Here is yet another reason to envy Sweden. As if its second-to-none universal health care system, paid maternity and paternity leave, and fika culture weren’t enough to make you want to drop your overworked American life and move there right this second, that nation has implemented another bold socio-economic experiment that will certainly leave Jeb! “People need to work longer hours” Bush and his invisible hand-stroked Republican cohorts in a tiff.
Several firms and agencies in Sweden are currently experimenting with something that would be anathema in the United States: a shorter workday. While most Americans are working more than 8.7 hours a day, the Swedish experiment calls for a mere 6-hour workday.

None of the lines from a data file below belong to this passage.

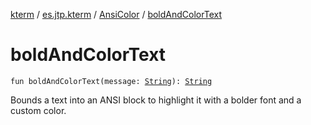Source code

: [kterm](../../index.md) / [es.jtp.kterm](../index.md) / [AnsiColor](index.md) / [boldAndColorText](./bold-and-color-text.md)

# boldAndColorText

`fun boldAndColorText(message: `[`String`](https://kotlinlang.org/api/latest/jvm/stdlib/kotlin/-string/index.html)`): `[`String`](https://kotlinlang.org/api/latest/jvm/stdlib/kotlin/-string/index.html)

Bounds a text into an ANSI block to highlight it with a bolder font and a custom color.

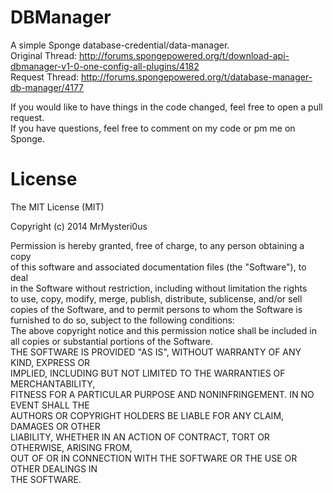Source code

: DBManager
=========

A simple Sponge database-credential/data-manager.<br>
Original Thread: http://forums.spongepowered.org/t/download-api-dbmanager-v1-0-one-config-all-plugins/4182<br>
Request Thread: http://forums.spongepowered.org/t/database-manager-db-manager/4177<br>

If you would like to have things in the code changed, feel free to open a pull request.<br>
If you have questions, feel free to comment on my code or pm me on Sponge.<br>

License
=======
The MIT License (MIT)<br>

Copyright (c) 2014 MrMysteri0us<br>

Permission is hereby granted, free of charge, to any person obtaining a copy<br>
of this software and associated documentation files (the "Software"), to deal<br>
in the Software without restriction, including without limitation the rights<br>
to use, copy, modify, merge, publish, distribute, sublicense, and/or sell<br>
copies of the Software, and to permit persons to whom the Software is<br>
furnished to do so, subject to the following conditions:<br>
The above copyright notice and this permission notice shall be included in<br>
all copies or substantial portions of the Software.<br>
THE SOFTWARE IS PROVIDED "AS IS", WITHOUT WARRANTY OF ANY KIND, EXPRESS OR<br>
IMPLIED, INCLUDING BUT NOT LIMITED TO THE WARRANTIES OF MERCHANTABILITY,<br>
FITNESS FOR A PARTICULAR PURPOSE AND NONINFRINGEMENT. IN NO EVENT SHALL THE<br>
AUTHORS OR COPYRIGHT HOLDERS BE LIABLE FOR ANY CLAIM, DAMAGES OR OTHER<br>
LIABILITY, WHETHER IN AN ACTION OF CONTRACT, TORT OR OTHERWISE, ARISING FROM,<br>
OUT OF OR IN CONNECTION WITH THE SOFTWARE OR THE USE OR OTHER DEALINGS IN<br>
THE SOFTWARE.
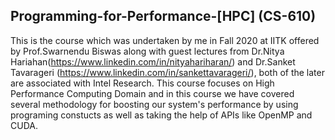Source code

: ## Programming-for-Performance-[HPC] (CS-610)

This is the course which was undertaken by me in Fall 2020 at IITK offered by Prof.Swarnendu Biswas along with guest lectures from Dr.Nitya Hariahan(https://www.linkedin.com/in/nityahariharan/) and Dr.Sanket Tavarageri (https://www.linkedin.com/in/sankettavarageri/), both of the later are associated with Intel Research. This course focuses on High Performance Computing Domain and in this course we have covered several methodology for boosting our system's performance by using programing constucts as well as taking the help of APIs like OpenMP and CUDA.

According to a report by guardian.com, at Svartedalens, a retirement home in the city of Gothenburg, “a small group of elderly care nurses have made radical changes to their daily lives in an effort to improve quality and efficiency.” After the change to the shorter 6-hour workday, Svartedlanes has noted a marked improvement in the quality of care provided by the nurses as well as their wellbeing.
Other Swedish companies and institutions are experimenting with the concept, as well. The orthopedic surgery unit at Gothenburg’s Sahlgrenska University hospital as well as doctors and nurses at two different hospitals in Umea in the north of Sweden have converted to a 6-hour workday on a trial basis.
Brath, an internet startup located in the city of Örnsköldsvik on the eastern shore of Sweden along the Gulf of Bothnia, implemented a 6-hour workday when it started three years ago. The company’s founder, Maria Brath, claims the shorter workday gives the company a competitive advantage by attracting better staff and increasing worker longevity with the company.
Toyota service centers in Gothenburg have already been on the six-hour workday for 13 years. The managing director of the company, Martin Banck, reports that “Staff feel better, there is low turnover and it is easier to recruit new people.”
What a concept! Treat people like humans and they will be more loyal to your company and do better work. Maybe we’ve got it backwards in the United States. Hello Jeff Bezos!